- Task goal: Give back each line of the data exactly.

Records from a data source
####
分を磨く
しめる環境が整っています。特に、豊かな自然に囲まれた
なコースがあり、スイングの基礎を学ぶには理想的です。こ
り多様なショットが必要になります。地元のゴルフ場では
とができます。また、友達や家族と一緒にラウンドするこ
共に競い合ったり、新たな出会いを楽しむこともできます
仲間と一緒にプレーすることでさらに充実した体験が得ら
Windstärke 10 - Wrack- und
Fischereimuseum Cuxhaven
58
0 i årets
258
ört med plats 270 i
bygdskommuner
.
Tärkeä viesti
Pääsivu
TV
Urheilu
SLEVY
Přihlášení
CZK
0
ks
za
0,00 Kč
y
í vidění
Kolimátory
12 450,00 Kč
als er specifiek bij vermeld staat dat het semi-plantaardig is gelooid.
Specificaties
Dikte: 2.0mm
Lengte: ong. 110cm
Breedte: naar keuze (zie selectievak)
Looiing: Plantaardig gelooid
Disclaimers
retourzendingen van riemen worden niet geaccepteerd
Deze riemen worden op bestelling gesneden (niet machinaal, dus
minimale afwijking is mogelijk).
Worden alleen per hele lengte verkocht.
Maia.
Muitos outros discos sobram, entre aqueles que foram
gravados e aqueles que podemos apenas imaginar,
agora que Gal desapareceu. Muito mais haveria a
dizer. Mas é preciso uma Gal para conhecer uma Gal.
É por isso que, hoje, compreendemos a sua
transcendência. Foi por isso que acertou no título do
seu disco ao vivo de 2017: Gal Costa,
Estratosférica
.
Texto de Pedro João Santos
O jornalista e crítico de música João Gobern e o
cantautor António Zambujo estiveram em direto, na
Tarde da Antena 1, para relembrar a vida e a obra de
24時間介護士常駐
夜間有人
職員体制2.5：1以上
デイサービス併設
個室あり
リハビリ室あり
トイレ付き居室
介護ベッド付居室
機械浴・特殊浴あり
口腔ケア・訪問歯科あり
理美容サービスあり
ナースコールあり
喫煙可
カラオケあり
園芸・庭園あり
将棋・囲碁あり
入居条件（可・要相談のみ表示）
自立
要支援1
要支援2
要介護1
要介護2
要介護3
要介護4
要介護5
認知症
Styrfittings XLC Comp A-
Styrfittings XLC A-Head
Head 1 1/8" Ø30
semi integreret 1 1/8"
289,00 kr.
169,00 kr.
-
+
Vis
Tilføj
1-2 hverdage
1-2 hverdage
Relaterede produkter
####
- Written solution:
分を磨く
しめる環境が整っています。特に、豊かな自然に囲まれた
なコースがあり、スイングの基礎を学ぶには理想的です。こ
り多様なショットが必要になります。地元のゴルフ場では
とができます。また、友達や家族と一緒にラウンドするこ
共に競い合ったり、新たな出会いを楽しむこともできます
仲間と一緒にプレーすることでさらに充実した体験が得ら
Windstärke 10 - Wrack- und
Fischereimuseum Cuxhaven
58
0 i årets
258
ört med plats 270 i
bygdskommuner
.
Tärkeä viesti
Pääsivu
TV
Urheilu
SLEVY
Přihlášení
CZK
0
ks
za
0,00 Kč
y
í vidění
Kolimátory
12 450,00 Kč
als er specifiek bij vermeld staat dat het semi-plantaardig is gelooid.
Specificaties
Dikte: 2.0mm
Lengte: ong. 110cm
Breedte: naar keuze (zie selectievak)
Looiing: Plantaardig gelooid
Disclaimers
retourzendingen van riemen worden niet geaccepteerd
Deze riemen worden op bestelling gesneden (niet machinaal, dus
minimale afwijking is mogelijk).
Worden alleen per hele lengte verkocht.
Maia.
Muitos outros discos sobram, entre aqueles que foram
gravados e aqueles que podemos apenas imaginar,
agora que Gal desapareceu. Muito mais haveria a
dizer. Mas é preciso uma Gal para conhecer uma Gal.
É por isso que, hoje, compreendemos a sua
transcendência. Foi por isso que acertou no título do
seu disco ao vivo de 2017: Gal Costa,
Estratosférica
.
Texto de Pedro João Santos
O jornalista e crítico de música João Gobern e o
cantautor António Zambujo estiveram em direto, na
Tarde da Antena 1, para relembrar a vida e a obra de
24時間介護士常駐
夜間有人
職員体制2.5：1以上
デイサービス併設
個室あり
リハビリ室あり
トイレ付き居室
介護ベッド付居室
機械浴・特殊浴あり
口腔ケア・訪問歯科あり
理美容サービスあり
ナースコールあり
喫煙可
カラオケあり
園芸・庭園あり
将棋・囲碁あり
入居条件（可・要相談のみ表示）
自立
要支援1
要支援2
要介護1
要介護2
要介護3
要介護4
要介護5
認知症
Styrfittings XLC Comp A-
Styrfittings XLC A-Head
Head 1 1/8" Ø30
semi integreret 1 1/8"
289,00 kr.
169,00 kr.
-
+
Vis
Tilføj
1-2 hverdage
1-2 hverdage
Relaterede produkter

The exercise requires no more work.